Natalie was thirty-two now, years distant from that dining hall conversation. Yet, it played and replayed in her mind, its edges as crisp and as sharp as if it had happened the day before. She wondered if that boy was still alive, still proselytizing about the proper way to go, or if he had assumed a life like everyone else—if he shaved each morning and then reported to a desk at which he made client calls and analyzed spreadsheets. More likely though, he was on the street, stung out on something he could not afford, spitting his teeth onto the sidewalk and cradling a rib cracked in a struggle over a ten dollar bill.

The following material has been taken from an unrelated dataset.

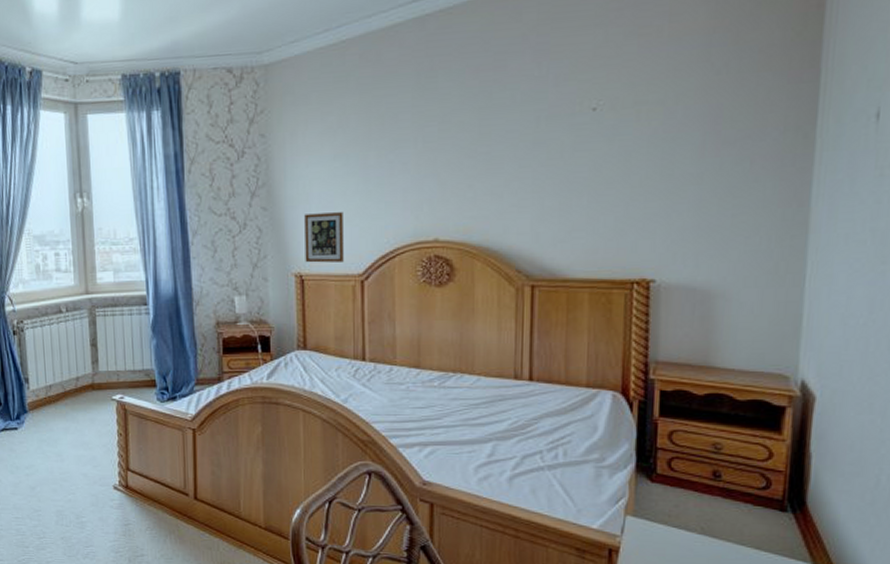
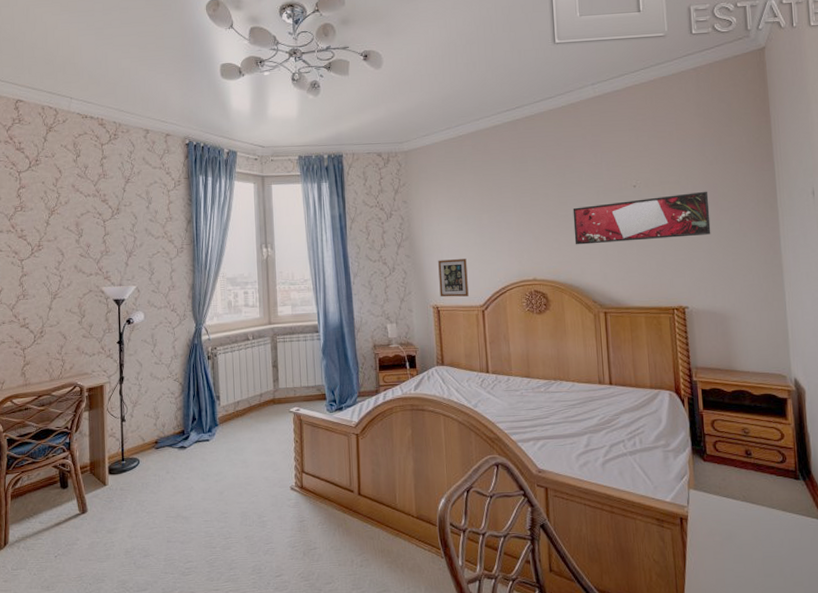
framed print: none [497,114,708,194] -> present [572,191,711,245]

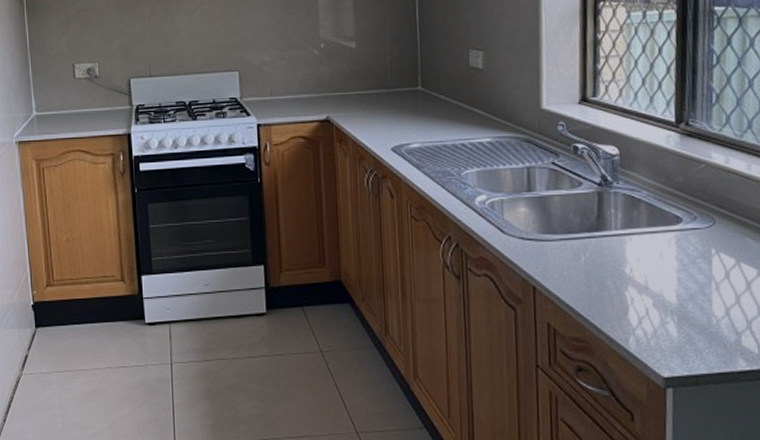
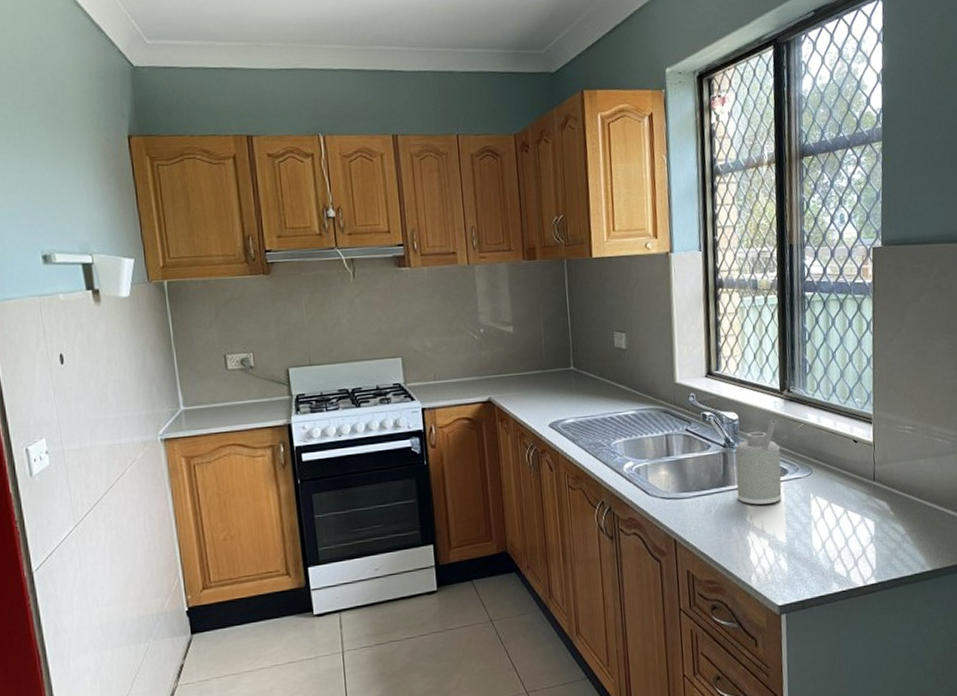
soap dispenser: none [613,156,674,257] -> present [735,419,782,506]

Natalie’s own youthful convexity had, over the last few years, grown more and more unconvincing. She felt a dismal insignificance descending on her, and her convexity’s edges began to curl inward in response. In the shower one morning, she realized that she feared so many things now, things she had never been afraid of before, things she had once barreled into with such enthusiasm. Little parts of her were dying. She mentally touched her sense of purpose, cautiously feeling for its response. It quivered uncertainly and ached with emptiness.
From "Justly Desired and Inspiring Awe":
It took him a long time to fall asleep. He listened to her breathing, the heavy, flat respiration within her chest, and he wondered what he might do if it simply stopped. Would he call the police and try to save her? Or would he simply lie there until morning? Could he? Was he man enough to do that? He realized then that he actually loathed her that much to think of such a thing. But how dare she repulse him, scolding him like he was a child, telling him to stay on his side of the bed when he was the one who went to work every day for both of them, while she stayed at home all day long doing Heaven knows what. Yes, he thought, Glenda was the current that, time and again, pulled him backward, carrying him towards a destination for which he had neither planned nor aimed.
Over the succeeding weeks, a quiet seething began in his chest. He felt its presence like a glowing ember, which brightened now and then with each breath of silent rage. Yes, it was Glenda who held him back all these years, made him the numb and somnolent man he was now. Wasn’t he always dragging her along like an anchor? Couldn’t he have been an entirely different man without her? He looked inside to find the seeds, the possibilities of what he could become, but his mind was fallow. He thought only about all the opportunities he had passed up for Glenda. Cheerless, quietly critical Glenda, who only washed her hair every other day so that it smelled oily and gave the pillowcases, no—the entire bed—a rancid odor he did not like. Pathetic, socially inept Glenda, who could never mix with others at the work-related Christmas parties. She always sat quietly in the corner, her smile a thin veneer that splintered with the force of her expanding anxiety. No one sought her out for conversation—not even the few ebullient office girls. A woman like Glenda reminded them of how life could be: to live in a state of constant unease and hesitation, to be so unmistakably lonely and to make no effort to hide it. It was the type of life that, the older you got and the closer your boat came to this reef, the greater your chances were of becoming trapped there. And why steer towards it at all when your boat still seemed so far away?
Often, there’s only a fine line separating a Samaritan and a fool. And clearly, was a fool. Everyone must have seen it all these years.